## DATA SECTION

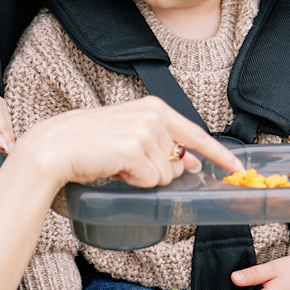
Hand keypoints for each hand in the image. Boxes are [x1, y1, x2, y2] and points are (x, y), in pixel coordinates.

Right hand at [15, 97, 239, 194]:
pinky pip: (151, 181)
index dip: (218, 153)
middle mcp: (153, 114)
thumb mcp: (129, 137)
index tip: (236, 166)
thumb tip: (190, 164)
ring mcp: (145, 131)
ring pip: (165, 175)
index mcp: (153, 107)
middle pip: (178, 162)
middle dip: (158, 171)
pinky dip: (134, 183)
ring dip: (143, 178)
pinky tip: (113, 169)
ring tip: (115, 164)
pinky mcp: (134, 149)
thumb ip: (161, 145)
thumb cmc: (87, 144)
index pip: (195, 133)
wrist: (54, 148)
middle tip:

## TO DO
The pictures stay out; please reproduce everything else in the entries exactly.

## OUTPUT BELOW
Hand keypoints for each hand in the image. Boxes are [x1, y1, x2, y2] and points are (x, y), in pixel coordinates.

Right hand at [15, 97, 239, 194]:
pinky pip: (151, 181)
index dip: (218, 153)
middle mcp: (153, 114)
thumb mcp: (129, 137)
index tip: (236, 166)
thumb tip: (190, 164)
ring mcp: (145, 131)
ring pip: (165, 175)
index mcp: (153, 107)
middle pip: (178, 162)
middle dip: (158, 171)
pinky dip: (134, 183)
ring dip: (143, 178)
pinky tip: (113, 169)
ring tip: (115, 164)
pinky mcp: (134, 149)
thumb ip: (161, 145)
thumb cmc: (87, 144)
index pip: (195, 133)
wrist: (54, 148)
middle tip:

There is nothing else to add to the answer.